Les banques privées de tous les pays ont encaissé durant plus d’une décennie des profits indécents.  Il en est de même pour la plupart des grandes compagnies commerciales. La prospérité était alors au rendez-vous pour les banquiers et hommes d’affaires en synchronicité avec la consommation de masse débridée.

 

Et en 2008, bang!  L’économie libérale déréglementée frappe le mur de la crise économique.

 

Un cycle normal selon certains.  Toute forte croissance économique se doit de connaître un jour une période de contraction du commerce et des affaires.  Mais a-t-on déjà vu un tel recul de l’activité économique depuis la grande dépression des années 30?

 

On doit alors se poser ces questions : où sont passés ces centaines de milliards de profits des entreprises capitalistes pendant que les autorités publiques des pays industrialisés injectent des sommes astronomiques aux frais des contribuables afin d’aider ces dernières?  N’ont-elles pas engrangé assez de bénéfices pour faire face aux jours difficiles?
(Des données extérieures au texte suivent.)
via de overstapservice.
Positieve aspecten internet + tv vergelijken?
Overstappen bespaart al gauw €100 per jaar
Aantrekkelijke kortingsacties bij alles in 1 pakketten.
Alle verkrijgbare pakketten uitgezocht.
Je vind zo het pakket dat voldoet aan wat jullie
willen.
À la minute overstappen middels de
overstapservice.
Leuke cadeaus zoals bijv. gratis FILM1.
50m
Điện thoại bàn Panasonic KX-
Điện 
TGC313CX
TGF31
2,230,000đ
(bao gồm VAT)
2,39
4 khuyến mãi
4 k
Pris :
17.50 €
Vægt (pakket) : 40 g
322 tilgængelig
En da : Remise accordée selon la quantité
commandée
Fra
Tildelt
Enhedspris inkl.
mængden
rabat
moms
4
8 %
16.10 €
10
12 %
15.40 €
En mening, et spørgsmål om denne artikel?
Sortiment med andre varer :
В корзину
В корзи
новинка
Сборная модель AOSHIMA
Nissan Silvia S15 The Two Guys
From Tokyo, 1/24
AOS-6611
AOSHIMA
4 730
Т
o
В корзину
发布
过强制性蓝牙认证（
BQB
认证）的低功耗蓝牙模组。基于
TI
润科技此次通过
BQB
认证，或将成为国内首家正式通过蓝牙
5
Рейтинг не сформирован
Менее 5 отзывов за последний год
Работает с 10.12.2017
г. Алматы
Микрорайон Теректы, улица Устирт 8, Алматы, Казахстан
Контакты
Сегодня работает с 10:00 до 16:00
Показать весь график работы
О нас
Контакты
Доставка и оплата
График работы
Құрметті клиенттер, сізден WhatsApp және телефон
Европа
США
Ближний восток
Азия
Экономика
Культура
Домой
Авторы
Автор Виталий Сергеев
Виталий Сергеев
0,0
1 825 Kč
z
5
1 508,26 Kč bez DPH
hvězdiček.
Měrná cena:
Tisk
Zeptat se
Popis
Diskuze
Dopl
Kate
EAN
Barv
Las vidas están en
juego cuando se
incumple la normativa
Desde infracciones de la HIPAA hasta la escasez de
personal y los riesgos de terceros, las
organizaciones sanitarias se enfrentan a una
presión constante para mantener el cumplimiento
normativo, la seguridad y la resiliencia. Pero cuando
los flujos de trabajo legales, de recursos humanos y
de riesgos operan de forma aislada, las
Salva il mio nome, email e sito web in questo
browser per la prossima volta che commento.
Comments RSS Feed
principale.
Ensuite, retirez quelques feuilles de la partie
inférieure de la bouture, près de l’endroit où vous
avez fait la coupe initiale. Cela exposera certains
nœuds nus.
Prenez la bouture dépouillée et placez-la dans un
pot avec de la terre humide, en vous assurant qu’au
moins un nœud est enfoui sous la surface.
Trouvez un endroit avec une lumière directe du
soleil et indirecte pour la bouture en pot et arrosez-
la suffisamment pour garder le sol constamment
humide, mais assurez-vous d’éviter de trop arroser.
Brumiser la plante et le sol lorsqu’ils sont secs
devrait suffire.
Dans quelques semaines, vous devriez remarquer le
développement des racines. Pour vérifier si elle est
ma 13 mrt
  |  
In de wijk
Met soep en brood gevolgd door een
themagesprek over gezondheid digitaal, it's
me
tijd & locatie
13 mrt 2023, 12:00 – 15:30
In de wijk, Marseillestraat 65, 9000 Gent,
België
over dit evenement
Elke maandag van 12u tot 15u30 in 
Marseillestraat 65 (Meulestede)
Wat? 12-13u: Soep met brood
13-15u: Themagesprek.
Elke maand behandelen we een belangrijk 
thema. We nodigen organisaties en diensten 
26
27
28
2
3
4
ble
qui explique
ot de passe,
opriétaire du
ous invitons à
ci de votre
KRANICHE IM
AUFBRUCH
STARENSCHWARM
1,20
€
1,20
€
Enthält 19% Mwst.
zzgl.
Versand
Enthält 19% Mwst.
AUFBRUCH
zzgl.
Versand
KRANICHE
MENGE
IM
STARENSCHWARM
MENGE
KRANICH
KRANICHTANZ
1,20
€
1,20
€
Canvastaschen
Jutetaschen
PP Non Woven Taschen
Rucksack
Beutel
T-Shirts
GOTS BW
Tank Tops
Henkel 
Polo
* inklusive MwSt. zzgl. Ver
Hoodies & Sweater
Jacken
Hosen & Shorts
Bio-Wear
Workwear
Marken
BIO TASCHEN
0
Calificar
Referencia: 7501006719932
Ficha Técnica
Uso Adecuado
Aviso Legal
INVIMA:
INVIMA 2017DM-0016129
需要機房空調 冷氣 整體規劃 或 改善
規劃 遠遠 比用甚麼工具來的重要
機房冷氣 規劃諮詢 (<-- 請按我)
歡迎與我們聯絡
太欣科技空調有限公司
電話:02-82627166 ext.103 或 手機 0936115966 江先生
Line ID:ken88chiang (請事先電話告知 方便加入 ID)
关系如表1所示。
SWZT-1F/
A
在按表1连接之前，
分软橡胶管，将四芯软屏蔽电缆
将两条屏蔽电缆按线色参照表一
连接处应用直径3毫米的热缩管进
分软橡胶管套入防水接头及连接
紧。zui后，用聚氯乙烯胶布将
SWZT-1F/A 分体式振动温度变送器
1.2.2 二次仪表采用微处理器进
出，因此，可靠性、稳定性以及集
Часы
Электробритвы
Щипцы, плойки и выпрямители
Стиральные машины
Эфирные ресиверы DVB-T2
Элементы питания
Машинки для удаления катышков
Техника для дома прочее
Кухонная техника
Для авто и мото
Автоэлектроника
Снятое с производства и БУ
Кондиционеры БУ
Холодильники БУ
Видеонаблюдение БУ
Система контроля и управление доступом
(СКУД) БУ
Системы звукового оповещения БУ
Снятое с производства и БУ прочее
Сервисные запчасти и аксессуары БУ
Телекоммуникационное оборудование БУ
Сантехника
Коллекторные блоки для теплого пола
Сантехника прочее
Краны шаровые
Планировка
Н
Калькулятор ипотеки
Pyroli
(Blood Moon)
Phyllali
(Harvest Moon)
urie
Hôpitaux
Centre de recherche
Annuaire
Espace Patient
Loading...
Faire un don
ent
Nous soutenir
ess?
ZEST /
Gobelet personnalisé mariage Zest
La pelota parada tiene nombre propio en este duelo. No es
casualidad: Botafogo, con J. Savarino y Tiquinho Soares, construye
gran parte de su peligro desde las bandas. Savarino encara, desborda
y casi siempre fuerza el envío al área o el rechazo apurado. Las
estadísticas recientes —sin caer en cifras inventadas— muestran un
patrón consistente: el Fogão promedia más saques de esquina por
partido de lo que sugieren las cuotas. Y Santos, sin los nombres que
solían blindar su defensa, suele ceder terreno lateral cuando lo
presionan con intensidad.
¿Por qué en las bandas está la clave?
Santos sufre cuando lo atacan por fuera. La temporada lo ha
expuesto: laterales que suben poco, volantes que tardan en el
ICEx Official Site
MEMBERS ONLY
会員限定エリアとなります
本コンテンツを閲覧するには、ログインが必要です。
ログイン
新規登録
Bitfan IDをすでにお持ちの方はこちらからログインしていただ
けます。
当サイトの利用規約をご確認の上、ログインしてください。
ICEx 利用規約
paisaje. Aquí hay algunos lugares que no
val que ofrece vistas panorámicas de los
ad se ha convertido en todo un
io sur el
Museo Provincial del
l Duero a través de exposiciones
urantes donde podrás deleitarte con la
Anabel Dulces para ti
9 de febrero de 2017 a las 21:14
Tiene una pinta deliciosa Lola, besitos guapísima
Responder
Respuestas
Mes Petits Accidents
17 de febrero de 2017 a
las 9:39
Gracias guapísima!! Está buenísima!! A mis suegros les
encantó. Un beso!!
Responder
Ont-elles été tellement mal gérées par les « génies » des conseils d’administration dans le passé qu’elles doivent maintenant quémander de l’aide d’un État qu’elles dénigraient jadis pour son interventionnisme afin d’avoir encore plus les coudées franches dans leur course effrénée de profits?

 

Au lieu de faire payer les contribuables pour les erreurs de gestion de l’élite économique, nous devrions traquer les parcours de tous ces milliards de bénéfices qui ont engraissé les riches actionnaires privilégiés via les jeux boursiers et demander un remboursement au lieu de surtaxer une classe moyenne financièrement étranglée et qui le sera encore plus avec les pertes d’emplois massives et la hausse chronique du chômage qui pointerons leurs nez dans un avenir rapproché.